→ PROVIDED RECORDS

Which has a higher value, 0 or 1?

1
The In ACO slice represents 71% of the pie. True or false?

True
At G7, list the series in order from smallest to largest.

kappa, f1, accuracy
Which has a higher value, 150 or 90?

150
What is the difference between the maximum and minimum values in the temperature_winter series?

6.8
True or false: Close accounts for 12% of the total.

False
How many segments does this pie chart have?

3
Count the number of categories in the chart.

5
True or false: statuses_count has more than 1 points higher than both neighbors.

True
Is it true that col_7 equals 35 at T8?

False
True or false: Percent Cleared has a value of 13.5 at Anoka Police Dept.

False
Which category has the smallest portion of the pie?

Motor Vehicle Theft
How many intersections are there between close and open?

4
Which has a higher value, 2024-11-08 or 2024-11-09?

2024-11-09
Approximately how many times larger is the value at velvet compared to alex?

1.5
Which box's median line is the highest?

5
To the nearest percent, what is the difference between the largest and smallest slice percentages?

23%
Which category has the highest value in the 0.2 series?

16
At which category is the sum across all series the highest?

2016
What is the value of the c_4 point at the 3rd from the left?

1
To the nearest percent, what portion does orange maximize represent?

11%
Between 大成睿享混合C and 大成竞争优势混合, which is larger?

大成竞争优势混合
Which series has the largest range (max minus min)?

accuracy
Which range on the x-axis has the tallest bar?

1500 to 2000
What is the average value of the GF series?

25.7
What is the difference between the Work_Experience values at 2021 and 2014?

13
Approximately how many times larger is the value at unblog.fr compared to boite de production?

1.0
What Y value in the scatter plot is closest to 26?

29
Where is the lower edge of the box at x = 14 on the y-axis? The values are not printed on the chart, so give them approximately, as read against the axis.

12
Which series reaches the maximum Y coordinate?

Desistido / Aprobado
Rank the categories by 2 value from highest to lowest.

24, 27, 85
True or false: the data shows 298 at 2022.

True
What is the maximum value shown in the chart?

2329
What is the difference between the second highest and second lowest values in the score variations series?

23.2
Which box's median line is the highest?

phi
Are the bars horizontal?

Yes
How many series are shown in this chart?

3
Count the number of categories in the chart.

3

→ TASK DESCRIPTION
Count the lines in the entries above that contain the string "maximum", treating case as significant. Give only the number.

→ YOUR RESPONSE
3